会合で、厚労省は介護従事者に月1万円賃上げするため、既存の処遇改善加算1.~4.の加算率を引き上げると説明。さらに、生産性向上や協働化に取り組む事業所の介護職には、「加算1.ロ」と「加算2.ロ」という区分を新たに設けて上乗せする。
具体的な加算1.ロの加算率は、特別養護老人ホームとショートステイなど17・6%▽老人保健施設9・7%▽デイサービス12%▽訪問介護28・7%。加算2.ロは、特養とショートステイなど17・2%▽老人保健施設9・3%▽デイサービス11・8%▽訪問介護26・6%-となる。
その上で厚労省は、特養などが介護職への上乗せ分を取得するための26年度特例要件について、生産性向上推進体制加算の取得または社会福祉連携推進法人への所属のいずれかとした。
このほか、これまで処遇改善加算の対象外だった訪問看護や訪問リハビリテーション、居宅介護支援については、処遇改善加算を新設する。ただ、ケアプランデータ連携システムに加入することや、加算4.を取得することを要件としている。
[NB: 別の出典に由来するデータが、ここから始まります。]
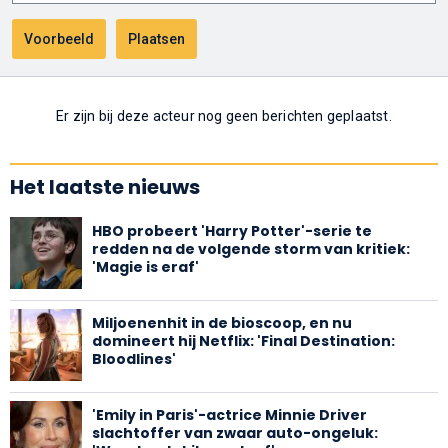
Er zijn bij deze acteur nog geen berichten geplaatst.
Het laatste nieuws
HBO probeert 'Harry Potter'-serie te
redden na de volgende storm van kritiek:
'Magie is eraf'
Miljoenenhit in de bioscoop, en nu
domineert hij Netflix: 'Final Destination:
Bloodlines'
'Emily in Paris'-actrice Minnie Driver
slachtoffer van zwaar auto-ongeluk: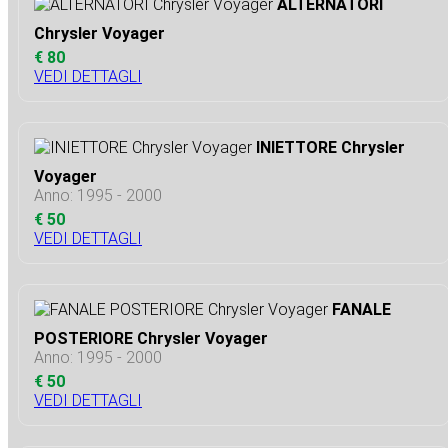
ALTERNATORI
Chrysler Voyager
€ 80
VEDI DETTAGLI
INIETTORE Chrysler
Voyager
Anno: 1995 - 2000
€ 50
VEDI DETTAGLI
FANALE
POSTERIORE Chrysler Voyager
Anno: 1995 - 2000
€ 50
VEDI DETTAGLI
いずれにも事務負担への配慮措置として、申請時点で誓約すれば算定可能とする。
会合では期中改定を評価する声が相次いだ。
全国市長会の長内繁豊中市長は「27年度報酬改定を待たず介護従事者などの賃上げを実施することは、人材確保への一助になる」と述べた。しかし、倒産する訪問介護事業者が増加傾向であることから、小規模事業者でも要件を満たせる工夫も必要だと訴えた。
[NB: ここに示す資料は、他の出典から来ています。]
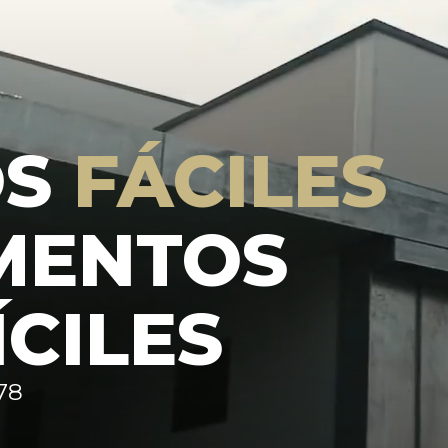
OS
FÁCILES
MENTOS
ÍCILES
78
全国老人福祉施設協議会の小泉立志副会長も、処遇改善加算の対象を幅広い介護従事者に拡大したことは現場の士気向上と人材確保につながると感謝を述べた。一方、今後は外部サービス利用型特定施設入居者生活介護も処遇改善の対象とするよう要望した。
日本介護支援専門員協会の濵田和則副会長も、処遇改善加算の要件が拡充されたことを評価。ただ種別によっては申請率にばらつきが出ることを懸念し、柔軟な対応を求めた。